Если считать оригинальность романтической идеей, то на ум невольно приходят такие индивидуалисты, как Стендаль и Бенжамен Констан, не говоря уже о Байроне и Бетховене. Однако своими корнями индивидуализм уходит в Просвещение – к Монтескьё, который уверял, что труды его не имеют предшественников, к энциклопедистам, которые упорно не желали признавать иных авторитетов, кроме разума и опыта, к Канту, который определял просвещенность как состояние истинной зрелости, свободной от всякой инфантильной зависимости. Эти отважные умы, приверженные идеалу автономии, стремились обратить внимание человечества от прошлого к будущему. Воображение – как художественное, так и научное – подталкивало их к бесповоротному эдипову триумфу, к избавлению от родительского диктата, более того, к высвобождению творческой энергии путем отцеубийства. Впрочем, не все модернисты были столь малопочтительными сыновьями. Многие с уважением относились к заслугам предков, хотя и были уверены, что превзошли их.
Но (у историка культуры всегда найдется какое-нибудь «но»!) этот стоящий особняком донкихотский персонаж – творец нового, не запятнанный ни прошлым, ни повседневностью, – как и многие обобщения, зачастую представляет собой чистую идеализацию. Как мы увидим ниже, некоторые модернисты – например, великий антихудожник Марсель Дюшан, – разочарованные неспособностью коллег принять их беспощадное иконоборчество, не видели смысла в коллективных действиях, что уж говорить об общей идеологии! Тем не менее большинство модернистов (примером здесь служит пионер абстрактной живописи Василий Кандинский) пытались основать или влиться в артистические клики, состоявшие из таких же аутсайдеров, бунтарей, изобретателей и страдальцев. Конечно, отдельные «белые вороны», скажем, Поль Гоген, которого поиски вдохновения привели к диким туземцам южных морей, или Эмиль Нольде, с той же целью загнавший себя в рыбацкую деревушку на севере Германии, демонстративно отмежевались от респектабельной посредственности современников, а заодно и от других художников-новаторов. Но эти добровольные изгои, самые строптивые аутсайдеры, скорее были исключением, чем правилом. Большинство бунтарей в искусстве XIX – начала ХХ века искали психологическую поддержку в сообществах, которые мы называем авангардными.
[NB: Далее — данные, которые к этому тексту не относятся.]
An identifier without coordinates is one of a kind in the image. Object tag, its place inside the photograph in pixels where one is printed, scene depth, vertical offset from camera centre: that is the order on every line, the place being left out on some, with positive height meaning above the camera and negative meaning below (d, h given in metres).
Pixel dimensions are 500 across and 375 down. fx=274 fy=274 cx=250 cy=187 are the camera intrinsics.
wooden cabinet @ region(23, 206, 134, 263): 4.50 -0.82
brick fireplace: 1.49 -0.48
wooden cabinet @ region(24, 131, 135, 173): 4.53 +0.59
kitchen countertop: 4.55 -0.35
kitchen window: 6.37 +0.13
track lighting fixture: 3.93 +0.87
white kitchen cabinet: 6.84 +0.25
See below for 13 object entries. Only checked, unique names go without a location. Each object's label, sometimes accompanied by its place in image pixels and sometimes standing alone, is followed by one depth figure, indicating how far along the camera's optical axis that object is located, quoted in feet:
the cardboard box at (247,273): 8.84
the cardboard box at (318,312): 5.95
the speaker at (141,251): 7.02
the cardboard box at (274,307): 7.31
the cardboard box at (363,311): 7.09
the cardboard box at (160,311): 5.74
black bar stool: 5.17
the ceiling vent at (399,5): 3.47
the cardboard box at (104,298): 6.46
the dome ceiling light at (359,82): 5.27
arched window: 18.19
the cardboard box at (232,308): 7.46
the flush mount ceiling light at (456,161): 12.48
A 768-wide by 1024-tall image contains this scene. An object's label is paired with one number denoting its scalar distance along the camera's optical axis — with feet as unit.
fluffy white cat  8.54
Конечно, благодаря тому, что они были аутсайдерами, создатели модернизма получали психологические дивиденды – однако почти всем им пришлось расплатиться за обретенную славу. Они упивались ею в богемных кругах Мюнхена (как дадаисты, протестовавшие против Первой мировой войны) или Парижа (как сюрреалисты, занятые саморекламой по примеру Сальвадора Дали). Они гордились бросаемыми им оскорблениями – «развратники», «извращенцы» и даже «маньяки», – как знаком подтверждения того, что их творчество выделялось из общего ряда. Хорошим примером тут может послужить судьба Оскара Уайльда, речь о котором пойдет ниже в этой главе. Однако неприятие всякого (главным образом – художественного) консенсуса, да и сама незаурядность толкали их на опасную тропу одиночества. Попытка сотрудничества с Полем Гогеном, к которому стремился Винсент Ван Гог в Арле в конце 1888 года, больше всего напоминает отчаянную попытку сбросить оковы собственной изоляции. Подобно многим модернистам, Ван Гог хотел быть один – но в компании. Как это ни парадоксально, авангардистам, наводнившим художественную арену XIX века, казался возможным коллективный индивидуализм – за него-то они и ратовали.
Поиски подходящей компании, которая поддерживала бы их и служила питательной средой для творчества, облегчала общая ненависть, которая бывает сильнее искренней дружбы. Самыми устойчивыми группами были те, что объединялись против общего врага – Академии, цензоров, критиков, буржуазии. В истории модернизма подобные союзы, основанные на общем интересе и пристрастиях, немало способствовали продвижению благого дела. В долгих спорах между традиционалистами и новаторами, которые в конце XIX века велись на страницах престижных журналов, авангардисты сами себя провозгласили рупором нового.